How safe is it for an Alzheimer's patient to drink Wine?

2 answers | Last updated: Sep 30, 2016
A fellow caregiver asked...

how safe is it for an Alzheimer's patient to drink wine-does this cause a problem with the medication. also is it safe to for an Alzheimer's patient to take vitamin B12, B6-as well as other vitamins. do certain foods cause disruption in their life.


Expert Answers

Beth Reardon, M.S., R.D., L.D.N., is Caring.com senior food and nutrition editor and the director of integrative nutrition at Duke Integrative Medicine. As a practitioner of integrative nutrition, Reardon takes a holistic approach to wellness, recognizing that the foundation for optimal health and healing begins with a health-promoting diet. As a practitioner of integrative nutrition, Reardon takes a holistic approach to wellness, recognizing that the foundation for optimal health and healing begins with a health-promoting diet.

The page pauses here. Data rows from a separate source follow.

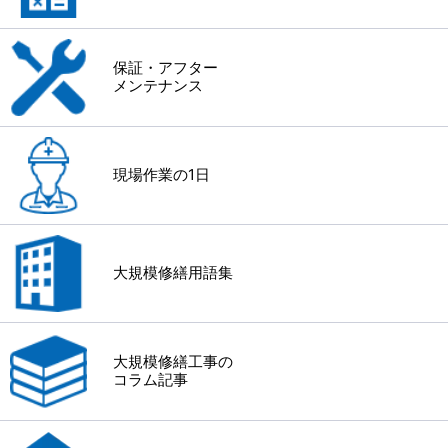
保証・アフター
メンテナンス
現場作業の1日
大規模修繕用語集
大規模修繕工事の
コラム記事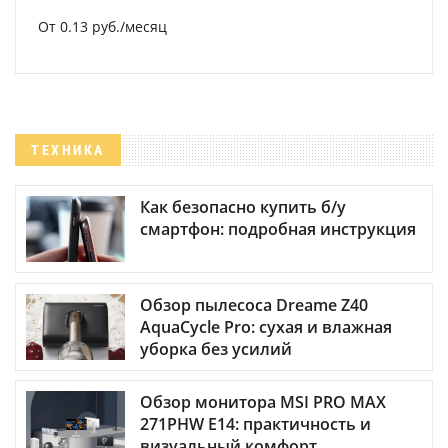
От 0.13 руб./месяц
ТЕХНИКА
Как безопасно купить б/у
смартфон: подробная инструкция
Обзор пылесоса Dreame Z40
AquaCycle Pro: сухая и влажная
уборка без усилий
Обзор монитора MSI PRO MAX
271PHW E14: практичность и
визуальный комфорт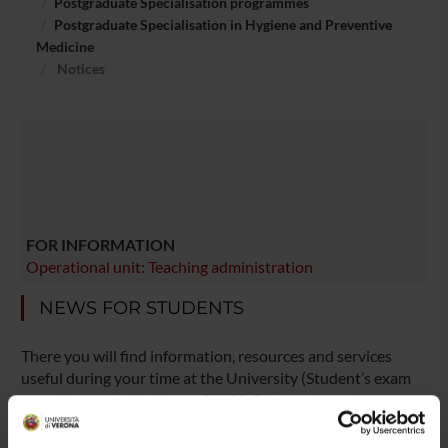
Postgraduate Specialisation programmes
Postgraduate Specialisation in Hygiene and Preventive
Medicine
Notices
FOR INFORMATION
Operational unit: Teaching administration
NEWS FOR STUDENTS
There you will find information, resources and services
useful during your time at the University (Student’s exam
record, your study plan on ESSE3, Distance Learning
courses, university email account, office forms,
administrative procedures, etc.). You can log into MyUnivr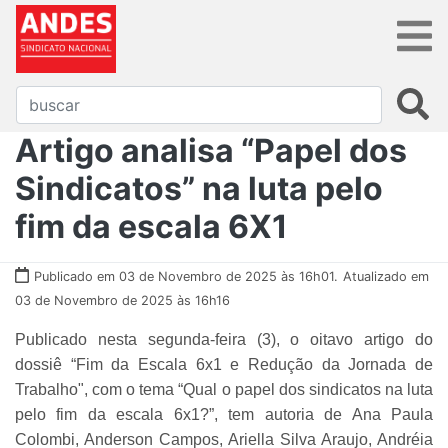
Artigo analisa “Papel dos
Sindicatos” na luta pelo
fim da escala 6X1
Publicado em 03 de Novembro de 2025 às 16h01.
Atualizado em
03 de Novembro de 2025 às 16h16
Publicado nesta segunda-feira (3), o oitavo artigo do
dossiê “Fim da Escala 6x1 e Redução da Jornada de
Trabalho", com o tema “Qual o papel dos sindicatos na luta
pelo fim da escala 6x1?”, tem autoria de Ana Paula
Colombi, Anderson Campos, Ariella Silva Araujo, Andréia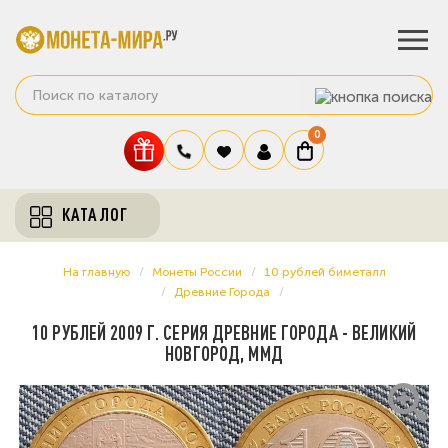
0
КАТАЛОГ
На главную
Монеты России
10 рублей биметалл
Древние Города
10 РУБЛЕЙ 2009 Г. СЕРИЯ ДРЕВНИЕ ГОРОДА - ВЕЛИКИЙ
НОВГОРОД, ММД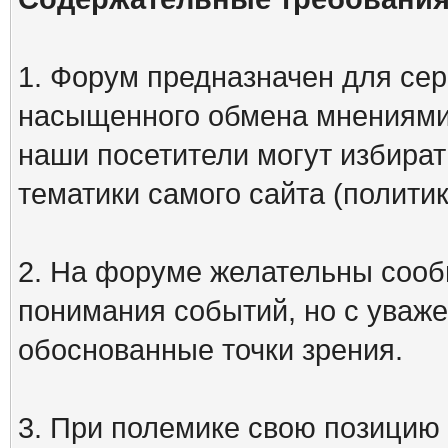
1. Форум предназначен для сер
насыщенного обмена мнениями
наши посетители могут избират
тематики самого сайта (политик
2. На форуме желательны сооб
понимания событий, но с уваже
обоснованные точки зрения.
3. При полемике свою позицию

When taking any kind of medication it is important to read the label and check to see not only if it should be taken with food or on an empty stomach, but if other medications or drugs, including alcohol, interfere with its action. Given the depressant effect on the brain and nervous system there is a good chance that alcohol may interfere with the medication. I would exercise caution and recommend that you also take into consideration the mental status of the patient and stabilty of their condition. I do not see the supplements as being a problem. B vitamins are best taken as a combined supplement unless higher doses are recommended by your physician due to a deficiency. B6 is one vitamin that if taken in excess can be harmful. I would recommend staying below 50 mg of B6 unless otherwise advised. Everything that we eat and drink has the potential to interact with something else. Medications and supplements for that matter travel through the digestive system in much the same way as food. So, when a drug is combined with food or certain supplements, each can alter the way the body metabolizes the other. Yours is an important question for safety concerns, but also with regards to the wine, it is a quality of life issue. I would encourage you to have this conversation with the physician that is prescribing your medication.

BestWishes, Beth


Community Answers

Deel answered...

I like that "quality of life' issue she referred to. My husband had AD diagnosed in 2008 but must have it 10 years ago. We both drink beer and wine, and since diagnoses and with his medications and all kinds of OTC things he takes, I, as primary caregiver make sure he drinks cold beer even at noon time when he is so hot after raking leaves and washing our windows. And then having a cup of wine in the evening is just fantastic for him...Yes, I know about this chemical interactions in the system of drugs and food, but we don't want to be hostage of these unknown fears! Ask a doctor if unsure. Meanwhile, enjoy!